------ Provided records
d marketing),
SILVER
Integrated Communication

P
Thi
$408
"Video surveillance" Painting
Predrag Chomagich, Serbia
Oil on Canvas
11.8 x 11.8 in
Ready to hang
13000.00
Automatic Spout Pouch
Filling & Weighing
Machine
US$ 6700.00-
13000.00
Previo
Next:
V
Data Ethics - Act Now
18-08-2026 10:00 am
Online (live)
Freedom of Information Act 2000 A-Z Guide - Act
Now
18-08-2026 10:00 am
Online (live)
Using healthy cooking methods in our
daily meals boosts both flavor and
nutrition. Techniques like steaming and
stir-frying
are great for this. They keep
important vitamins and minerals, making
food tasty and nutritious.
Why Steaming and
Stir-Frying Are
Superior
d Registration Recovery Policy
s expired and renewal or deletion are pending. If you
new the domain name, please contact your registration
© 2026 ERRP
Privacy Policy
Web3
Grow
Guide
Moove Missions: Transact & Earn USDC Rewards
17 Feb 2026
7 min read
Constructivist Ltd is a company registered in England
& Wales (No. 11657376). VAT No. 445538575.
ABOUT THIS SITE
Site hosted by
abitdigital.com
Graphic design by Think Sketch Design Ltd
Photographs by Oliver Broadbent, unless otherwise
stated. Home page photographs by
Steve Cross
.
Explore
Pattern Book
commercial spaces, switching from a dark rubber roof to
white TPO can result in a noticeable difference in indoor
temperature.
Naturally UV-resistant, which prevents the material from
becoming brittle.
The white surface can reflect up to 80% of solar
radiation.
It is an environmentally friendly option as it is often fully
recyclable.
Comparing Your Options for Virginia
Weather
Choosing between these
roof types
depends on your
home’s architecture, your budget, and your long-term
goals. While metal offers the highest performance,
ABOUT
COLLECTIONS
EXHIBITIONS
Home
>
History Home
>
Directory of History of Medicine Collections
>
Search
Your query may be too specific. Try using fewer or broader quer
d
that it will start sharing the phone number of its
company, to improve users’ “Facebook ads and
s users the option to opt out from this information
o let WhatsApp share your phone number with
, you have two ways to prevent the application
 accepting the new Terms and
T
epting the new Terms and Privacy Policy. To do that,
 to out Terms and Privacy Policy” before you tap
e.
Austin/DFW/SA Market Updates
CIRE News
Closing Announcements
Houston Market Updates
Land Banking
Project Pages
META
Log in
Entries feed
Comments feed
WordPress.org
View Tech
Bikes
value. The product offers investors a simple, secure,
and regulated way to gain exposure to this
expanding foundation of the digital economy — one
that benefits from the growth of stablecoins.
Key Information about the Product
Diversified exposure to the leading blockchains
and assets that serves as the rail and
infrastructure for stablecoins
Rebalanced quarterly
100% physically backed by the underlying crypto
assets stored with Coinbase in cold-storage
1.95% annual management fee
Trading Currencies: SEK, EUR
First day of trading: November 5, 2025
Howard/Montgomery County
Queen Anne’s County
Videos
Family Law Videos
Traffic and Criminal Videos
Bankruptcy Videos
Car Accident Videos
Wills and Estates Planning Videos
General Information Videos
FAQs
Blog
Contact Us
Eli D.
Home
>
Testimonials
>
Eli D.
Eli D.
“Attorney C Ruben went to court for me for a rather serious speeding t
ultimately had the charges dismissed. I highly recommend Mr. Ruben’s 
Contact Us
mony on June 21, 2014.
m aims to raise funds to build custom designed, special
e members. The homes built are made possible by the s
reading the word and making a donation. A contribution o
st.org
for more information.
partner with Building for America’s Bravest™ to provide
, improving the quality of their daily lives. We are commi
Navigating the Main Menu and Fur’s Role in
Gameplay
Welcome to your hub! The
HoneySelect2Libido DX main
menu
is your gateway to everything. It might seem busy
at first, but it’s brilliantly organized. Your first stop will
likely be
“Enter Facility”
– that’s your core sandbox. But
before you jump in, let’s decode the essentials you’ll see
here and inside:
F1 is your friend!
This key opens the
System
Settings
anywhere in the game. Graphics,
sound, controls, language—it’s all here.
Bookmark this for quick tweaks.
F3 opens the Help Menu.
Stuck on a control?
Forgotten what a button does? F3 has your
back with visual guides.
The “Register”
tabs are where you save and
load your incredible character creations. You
------------
## Your task:
Show every line of the material that contains the word "daily", matching its case exactly.

## Exercise response:
daily meals boosts both flavor and
, improving the quality of their daily lives. We are commi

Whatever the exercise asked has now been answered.